2-îmgelem ve doğaçlamanın birlikte kullanıldığı bu çalışmada bir metin ses doğaçlamaları ile ele alınır. Örneğin yabancı dildeki bir metinde sadece sesli harflere konsantre olunup sessizler ikinci plana itilerek doğaçlanır.
3-Barba tarafından sesin hareketi olarak adlandırılan bu çalışmada, sadece ses kullanımı ile içinde bulunulan mekanın herhangi bir noktasına ulaşma, boş uzamı doldurma veya başka birine dokunma denenir. Örneğin A arkası B'ye dönük olarak durur, onu görmez.
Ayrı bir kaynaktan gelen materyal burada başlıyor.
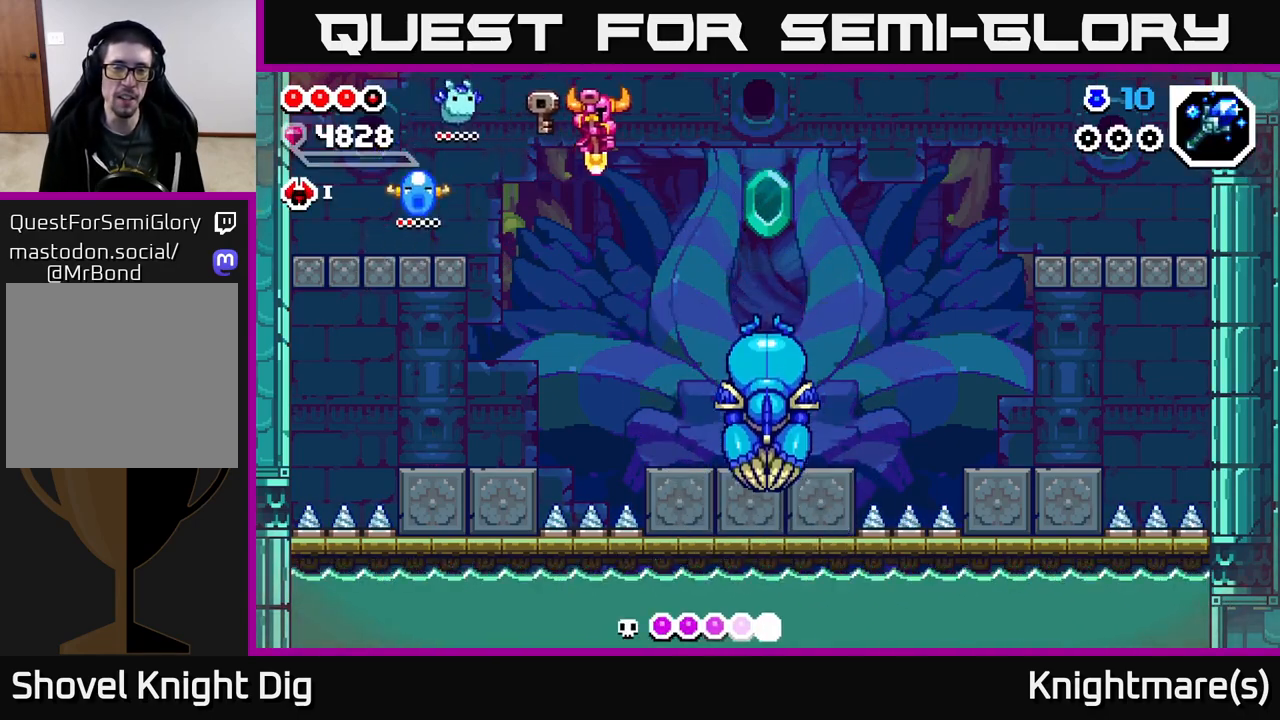
{"buttons": [], "left_stick": "left", "right_stick": "center", "events": [[83, "A", "down"], [267, "A", "up"], [417, "left_stick", "center"], [483, "left_stick", "left"]]}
B konuşmadan sadece sesi ile A'yı istediği gibi yönlendirmeye çalışır.
1972-91 Bireyselleştirilmiş Ses Eğitimi: 'Odin' de fiziksel eğitim gibi ses eğitimi de oyunculardan oyunculara aktarılarak sürdürülmektedir. Her oyuncu, temeli doğaçlama ve denemelere dayalı ses eğitimini, geliştirdiği kendine özgü temrinlerle sürdürür. Amaç, sesin görünmez fiziksel gücünü ortaya çıkarma ve her oyuncunun kendine Özgü doğal sesini geliştirmektir.
Topluluk kurulduğunda eğitim çalışmaları zorunluluk sonucu başlamıştı. Ancak 'Odin' günümüzde deneyimli bir topluluk olarak karşımıza çıksa da eğitim çalışmalarını halen sürdürmektedir. Çünkü eğitim çalışmaları topluluğun fiziksel ve sessel araçlarının canlılığı ve uyumu için gerekli bulunur. Eğitim, fiziksel ve ussal disiplini koruduğu gibi geliştirilen yetilerin ilerlemesi için de önemlidir. Aynı zamanda topluluğun dramaturjiye farklı yaklaşımına da yardımcı olmaktadır.
"Temrin uzmanlaşma getirir... Temrinler bazı davranış ilkelerini vücudumuzun benimsemesine yararlı olur, alışkanlık olur. Bu tür temrinler, somut bir oyunu yorumlarken gereken yaratıcı çalışmalarda apayrıdır, bağımsızdır"
Oyunculuk ilkeleri üzerinde yoğunlaşmakta eğitim çalışmaları önemli bir rol oynar. Topluluk artık yeni jimnastik hareketleri öğrenmek veya Beijin Operası'nın şarkı söyleme tekniklerinde ustalaşmak yerine, oyunculuk ilkelerinde ustalaşmakla ilgilenmektedir. Ses ve fiziksel sorunların üstesinden gelmek için uğraşmaya ağırlık verirler; sokak tiyatrosunun oyuncusunun sesini en iyi nasıl kullanacağı, nasıl özel bir düşmeyi denetleyeceği vb. konularda yardımcı olur.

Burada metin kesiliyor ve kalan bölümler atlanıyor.